The listing below must be repeated word for word, without its pictures.

--------

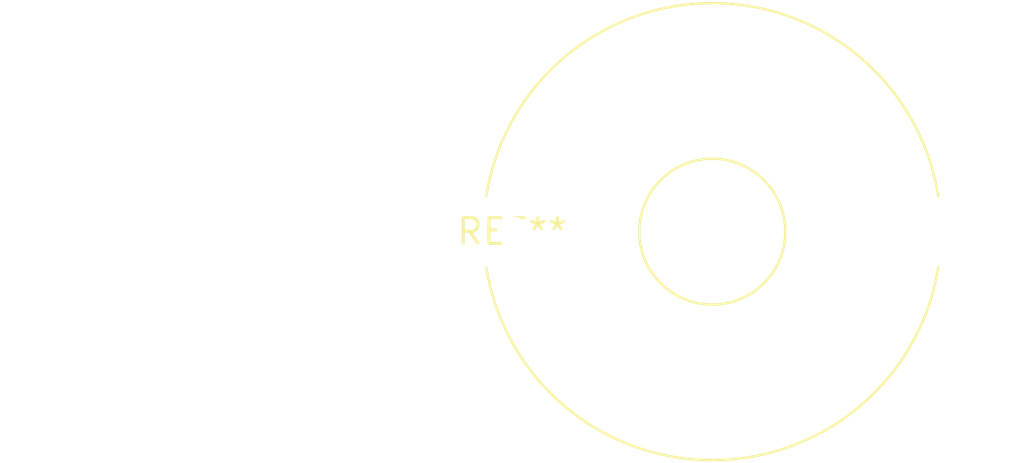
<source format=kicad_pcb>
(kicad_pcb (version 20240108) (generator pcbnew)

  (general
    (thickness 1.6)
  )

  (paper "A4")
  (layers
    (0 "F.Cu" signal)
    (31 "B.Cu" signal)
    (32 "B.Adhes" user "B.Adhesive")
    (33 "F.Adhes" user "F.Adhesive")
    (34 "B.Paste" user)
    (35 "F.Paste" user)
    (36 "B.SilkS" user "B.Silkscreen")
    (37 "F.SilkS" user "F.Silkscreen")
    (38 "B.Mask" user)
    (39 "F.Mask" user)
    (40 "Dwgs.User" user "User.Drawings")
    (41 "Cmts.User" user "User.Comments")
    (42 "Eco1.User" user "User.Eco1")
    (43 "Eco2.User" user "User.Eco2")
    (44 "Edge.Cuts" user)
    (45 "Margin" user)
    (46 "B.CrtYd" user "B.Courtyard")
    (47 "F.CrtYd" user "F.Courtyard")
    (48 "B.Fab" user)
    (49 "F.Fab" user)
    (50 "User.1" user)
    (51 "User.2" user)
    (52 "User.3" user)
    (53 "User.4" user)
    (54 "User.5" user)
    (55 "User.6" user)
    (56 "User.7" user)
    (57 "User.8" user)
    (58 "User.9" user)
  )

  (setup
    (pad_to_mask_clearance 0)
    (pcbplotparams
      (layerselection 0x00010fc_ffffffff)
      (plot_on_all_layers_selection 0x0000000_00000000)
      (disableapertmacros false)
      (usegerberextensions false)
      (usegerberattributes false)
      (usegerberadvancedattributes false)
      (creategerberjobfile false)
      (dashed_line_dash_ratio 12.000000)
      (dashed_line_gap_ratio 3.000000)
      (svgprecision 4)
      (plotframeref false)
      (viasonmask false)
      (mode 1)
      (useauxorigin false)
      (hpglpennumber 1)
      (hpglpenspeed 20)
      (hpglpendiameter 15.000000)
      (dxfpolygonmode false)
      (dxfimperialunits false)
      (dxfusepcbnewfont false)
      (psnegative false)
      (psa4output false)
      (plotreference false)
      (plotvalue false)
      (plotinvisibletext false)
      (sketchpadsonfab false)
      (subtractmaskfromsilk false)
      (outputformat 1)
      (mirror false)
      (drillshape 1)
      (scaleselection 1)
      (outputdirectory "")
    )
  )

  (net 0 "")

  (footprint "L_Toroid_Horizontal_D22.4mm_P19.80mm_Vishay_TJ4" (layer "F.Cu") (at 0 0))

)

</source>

--------

__Exercise result__:
<source format=kicad_pcb>
(kicad_pcb (version 20240108) (generator pcbnew)

  (general
    (thickness 1.6)
  )

  (paper "A4")
  (layers
    (0 "F.Cu" signal)
    (31 "B.Cu" signal)
    (32 "B.Adhes" user "B.Adhesive")
    (33 "F.Adhes" user "F.Adhesive")
    (34 "B.Paste" user)
    (35 "F.Paste" user)
    (36 "B.SilkS" user "B.Silkscreen")
    (37 "F.SilkS" user "F.Silkscreen")
    (38 "B.Mask" user)
    (39 "F.Mask" user)
    (40 "Dwgs.User" user "User.Drawings")
    (41 "Cmts.User" user "User.Comments")
    (42 "Eco1.User" user "User.Eco1")
    (43 "Eco2.User" user "User.Eco2")
    (44 "Edge.Cuts" user)
    (45 "Margin" user)
    (46 "B.CrtYd" user "B.Courtyard")
    (47 "F.CrtYd" user "F.Courtyard")
    (48 "B.Fab" user)
    (49 "F.Fab" user)
    (50 "User.1" user)
    (51 "User.2" user)
    (52 "User.3" user)
    (53 "User.4" user)
    (54 "User.5" user)
    (55 "User.6" user)
    (56 "User.7" user)
    (57 "User.8" user)
    (58 "User.9" user)
  )

  (setup
    (pad_to_mask_clearance 0)
    (pcbplotparams
      (layerselection 0x00010fc_ffffffff)
      (plot_on_all_layers_selection 0x0000000_00000000)
      (disableapertmacros false)
      (usegerberextensions false)
      (usegerberattributes false)
      (usegerberadvancedattributes false)
      (creategerberjobfile false)
      (dashed_line_dash_ratio 12.000000)
      (dashed_line_gap_ratio 3.000000)
      (svgprecision 4)
      (plotframeref false)
      (viasonmask false)
      (mode 1)
      (useauxorigin false)
      (hpglpennumber 1)
      (hpglpenspeed 20)
      (hpglpendiameter 15.000000)
      (dxfpolygonmode false)
      (dxfimperialunits false)
      (dxfusepcbnewfont false)
      (psnegative false)
      (psa4output false)
      (plotreference false)
      (plotvalue false)
      (plotinvisibletext false)
      (sketchpadsonfab false)
      (subtractmaskfromsilk false)
      (outputformat 1)
      (mirror false)
      (drillshape 1)
      (scaleselection 1)
      (outputdirectory "")
    )
  )

  (net 0 "")

  (footprint "L_Toroid_Horizontal_D22.4mm_P19.80mm_Vishay_TJ4" (layer "F.Cu") (at 0 0))

)

</source>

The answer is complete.